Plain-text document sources

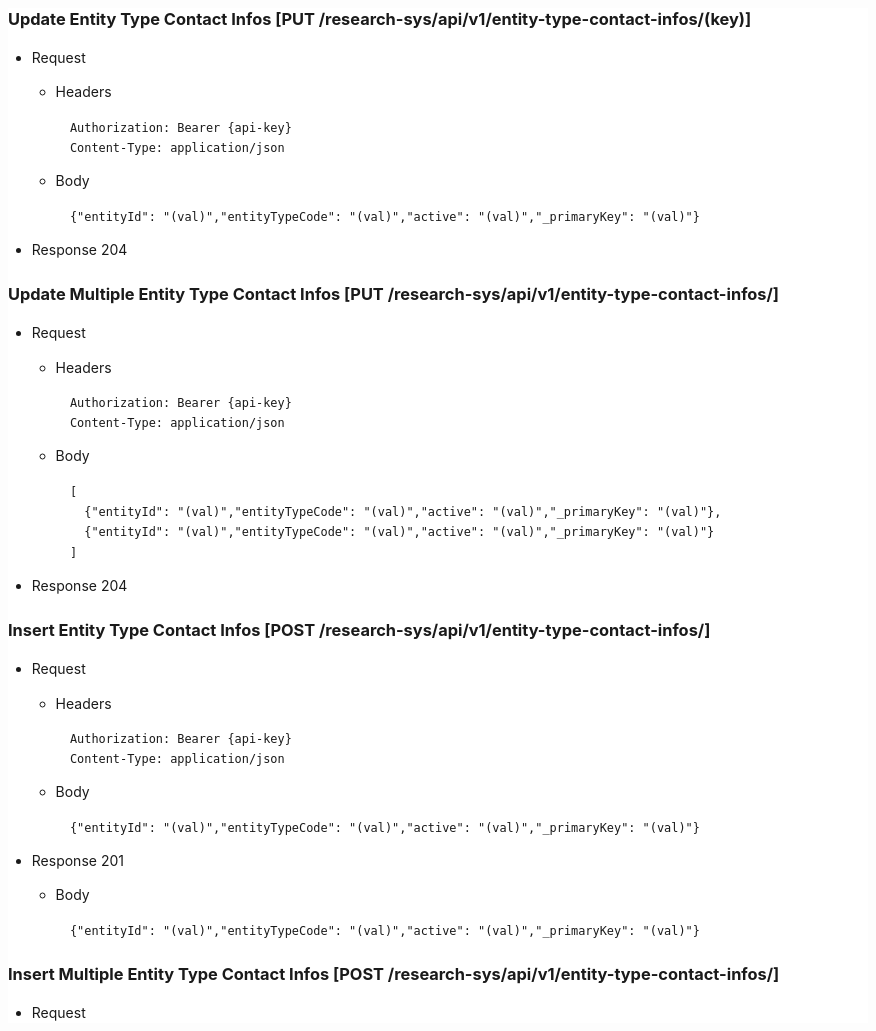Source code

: 
### Update Entity Type Contact Infos [PUT /research-sys/api/v1/entity-type-contact-infos/(key)]

+ Request

    + Headers

            Authorization: Bearer {api-key}   
            Content-Type: application/json

    + Body
    
            {"entityId": "(val)","entityTypeCode": "(val)","active": "(val)","_primaryKey": "(val)"}
			
+ Response 204

### Update Multiple Entity Type Contact Infos [PUT /research-sys/api/v1/entity-type-contact-infos/]

+ Request

    + Headers

            Authorization: Bearer {api-key}   
            Content-Type: application/json

    + Body
    
            [
              {"entityId": "(val)","entityTypeCode": "(val)","active": "(val)","_primaryKey": "(val)"},
              {"entityId": "(val)","entityTypeCode": "(val)","active": "(val)","_primaryKey": "(val)"}
            ]
			
+ Response 204

### Insert Entity Type Contact Infos [POST /research-sys/api/v1/entity-type-contact-infos/]

+ Request

    + Headers

            Authorization: Bearer {api-key}   
            Content-Type: application/json

    + Body
    
            {"entityId": "(val)","entityTypeCode": "(val)","active": "(val)","_primaryKey": "(val)"}
			
+ Response 201
    
    + Body
            
            {"entityId": "(val)","entityTypeCode": "(val)","active": "(val)","_primaryKey": "(val)"}
            
### Insert Multiple Entity Type Contact Infos [POST /research-sys/api/v1/entity-type-contact-infos/]

+ Request
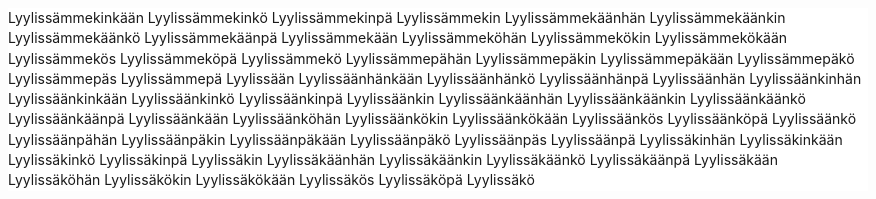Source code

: Lyylissämmekinkään
Lyylissämmekinkö
Lyylissämmekinpä
Lyylissämmekin
Lyylissämmekäänhän
Lyylissämmekäänkin
Lyylissämmekäänkö
Lyylissämmekäänpä
Lyylissämmekään
Lyylissämmeköhän
Lyylissämmekökin
Lyylissämmekökään
Lyylissämmekös
Lyylissämmeköpä
Lyylissämmekö
Lyylissämmepähän
Lyylissämmepäkin
Lyylissämmepäkään
Lyylissämmepäkö
Lyylissämmepäs
Lyylissämmepä
Lyylissään
Lyylissäänhänkään
Lyylissäänhänkö
Lyylissäänhänpä
Lyylissäänhän
Lyylissäänkinhän
Lyylissäänkinkään
Lyylissäänkinkö
Lyylissäänkinpä
Lyylissäänkin
Lyylissäänkäänhän
Lyylissäänkäänkin
Lyylissäänkäänkö
Lyylissäänkäänpä
Lyylissäänkään
Lyylissäänköhän
Lyylissäänkökin
Lyylissäänkökään
Lyylissäänkös
Lyylissäänköpä
Lyylissäänkö
Lyylissäänpähän
Lyylissäänpäkin
Lyylissäänpäkään
Lyylissäänpäkö
Lyylissäänpäs
Lyylissäänpä
Lyylissäkinhän
Lyylissäkinkään
Lyylissäkinkö
Lyylissäkinpä
Lyylissäkin
Lyylissäkäänhän
Lyylissäkäänkin
Lyylissäkäänkö
Lyylissäkäänpä
Lyylissäkään
Lyylissäköhän
Lyylissäkökin
Lyylissäkökään
Lyylissäkös
Lyylissäköpä
Lyylissäkö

▶ _Exercise prompt_: Repeat only the tail of the entries, exactly: the line containing "Lyylissäänkinkö" and every line after it, to the end.

▶ _Written answer_:
Lyylissäänkinkö
Lyylissäänkinpä
Lyylissäänkin
Lyylissäänkäänhän
Lyylissäänkäänkin
Lyylissäänkäänkö
Lyylissäänkäänpä
Lyylissäänkään
Lyylissäänköhän
Lyylissäänkökin
Lyylissäänkökään
Lyylissäänkös
Lyylissäänköpä
Lyylissäänkö
Lyylissäänpähän
Lyylissäänpäkin
Lyylissäänpäkään
Lyylissäänpäkö
Lyylissäänpäs
Lyylissäänpä
Lyylissäkinhän
Lyylissäkinkään
Lyylissäkinkö
Lyylissäkinpä
Lyylissäkin
Lyylissäkäänhän
Lyylissäkäänkin
Lyylissäkäänkö
Lyylissäkäänpä
Lyylissäkään
Lyylissäköhän
Lyylissäkökin
Lyylissäkökään
Lyylissäkös
Lyylissäköpä
Lyylissäkö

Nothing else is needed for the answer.